Learning to reason over visual objects

Authors: Shanka Subhra Mondal, Taylor Whittington Webb, Jonathan Cohen

ICLR 2023 | Conference PDF | Archive PDF | Plain Text | LLM Run Details

Reproducibility Variable Result LLM Response
Research Type Experimental We found that a simple model, consisting only of an object-centric encoder and a transformer reasoning module, achieved state-of-the-art results on both of two challenging RPM-like benchmarks (PGM and I-RAVEN), as well as a novel benchmark with greater visual complexity (CLEVR-Matrices).
Researcher Affiliation Academia Shanka Subhra Mondal* Princeton University Princeton, NJ smondal@princeton.edu Taylor W. Webb* University of California, Los Angeles Los Angeles, CA taylor.w.webb@gmail.com Jonathan D. Cohen Princeton University Princeton, NJ jdc@princeton.edu
Pseudocode No The paper describes the model and its components in detail but does not include any explicitly labeled pseudocode or algorithm blocks.
Open Source Code Yes All code can be downloaded from https://github.com/Shanka123/STSN.
Open Datasets Yes The PGM dataset was introduced by Barrett et al. (2018)... The RAVEN dataset was introduced by Zhang et al. (2019a)... We created a novel dataset of RPM-like problems using realistically rendered 3D shapes, based on source code from CLEVR (a popular visual-question-answering dataset) (Johnson et al., 2017)... The CLEVR-Matrices dataset can be downloaded from https://dataspace.princeton.edu/handle/88435/dsp01fq977z011.
Dataset Splits Yes Each regime consists of 1.2M training problems, 20K validation problems, and 200K testing problems. (PGM)... There are a total of 42K training problems, 14K validation problems, and 14K testing problems. (I-RAVEN)... We generated 20K problems for each type, including 16K for training, 2K for validation, and 2K for testing. (CLEVR-Matrices)
Hardware Specification Yes Table 11: Hardware specifications for all datasets.
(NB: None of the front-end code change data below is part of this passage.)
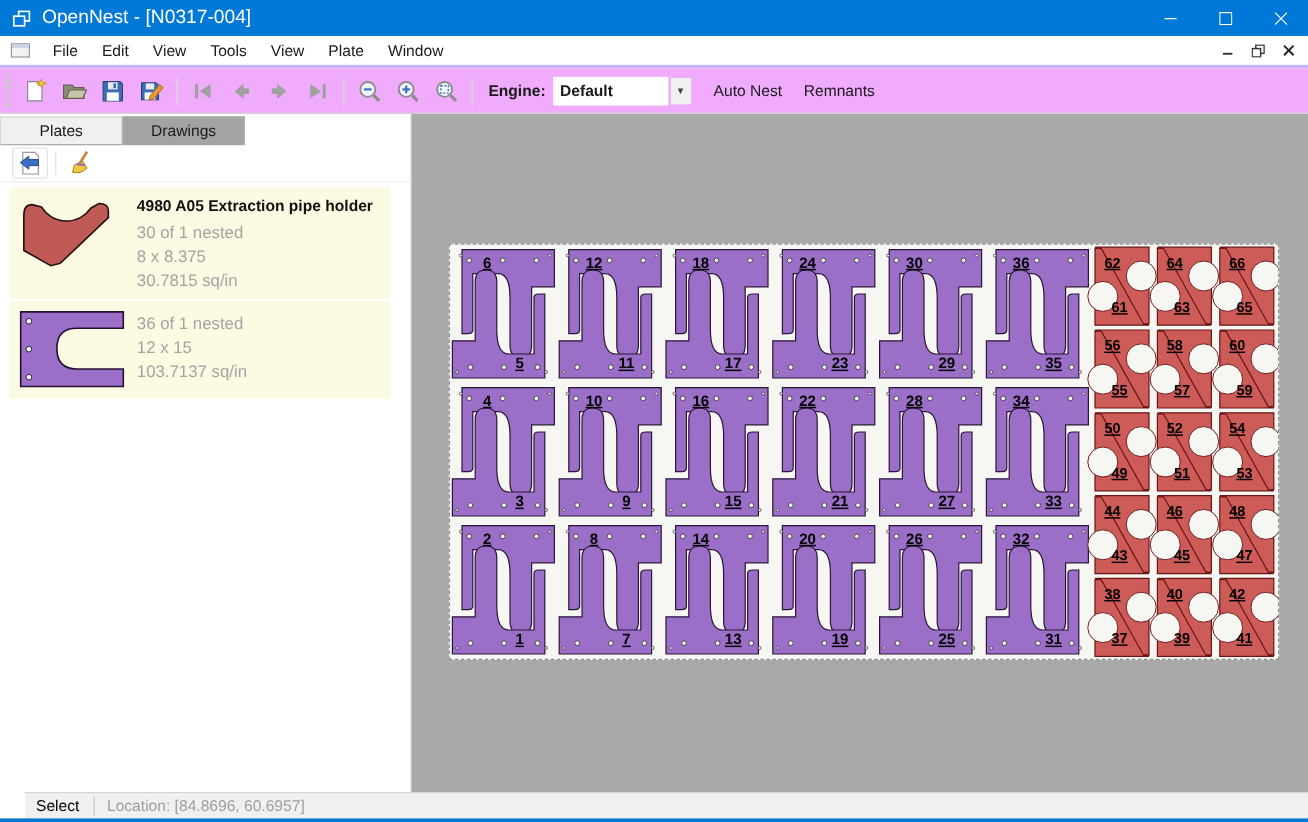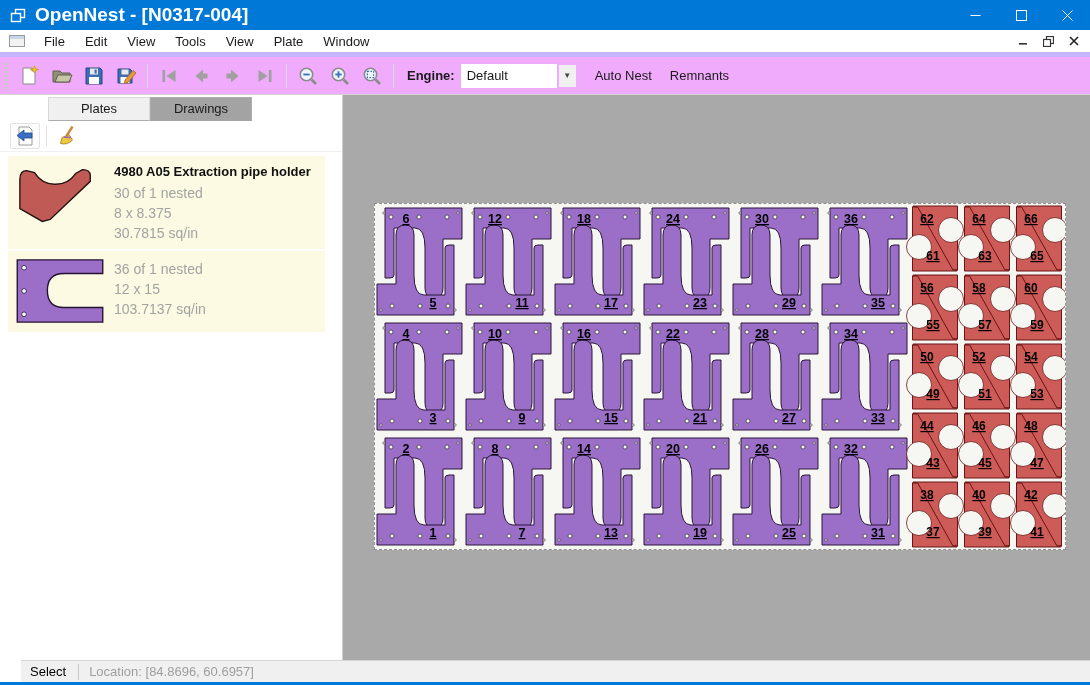--- a/index.html
+++ b/index.html
@@ -10,7 +10,7 @@
   
   .titlebar { height:30px; background:#0078D7; display:flex; align-items:center; color:#fff; }
   .titlebar .app-ico { margin:0 9px 0 10px; display:flex; }
-  .titlebar .title { flex:1; font-size:19px;font-weight:bold; }
+  .titlebar .title { flex:1; font-size:16px; }
   .caption-btn { width:46px; height:30px; display:flex; align-items:center; justify-content:center; }
   .caption-btn svg { display:block; }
I-RAVEN 1 A100, 40GB RAM; PGM-Neutral 6 A100, 40GB RAM; PGM-Interpolation 6 A100, 40GB RAM; PGM-Extrapolation 6 A100, 40GB RAM; CLEVR-Matrices 8 A100, 80GB RAM
Software Dependencies No The paper mentions 'all experiments were performed using the Pytorch library (Paszke et al., 2017)' but does not specify its version number or other software dependencies with specific version numbers.
Experiment Setup Yes We give a detailed characterization of all hyperparameters and training details for our models in Section A.2. Table 9: Hyperparameters for Transformer Reasoning Module. Table 10: Training details for all datasets. We used a reconstruction loss weight of λ = 1000 for all datasets. We used the ADAM optimizer (Kingma & Ba, 2014).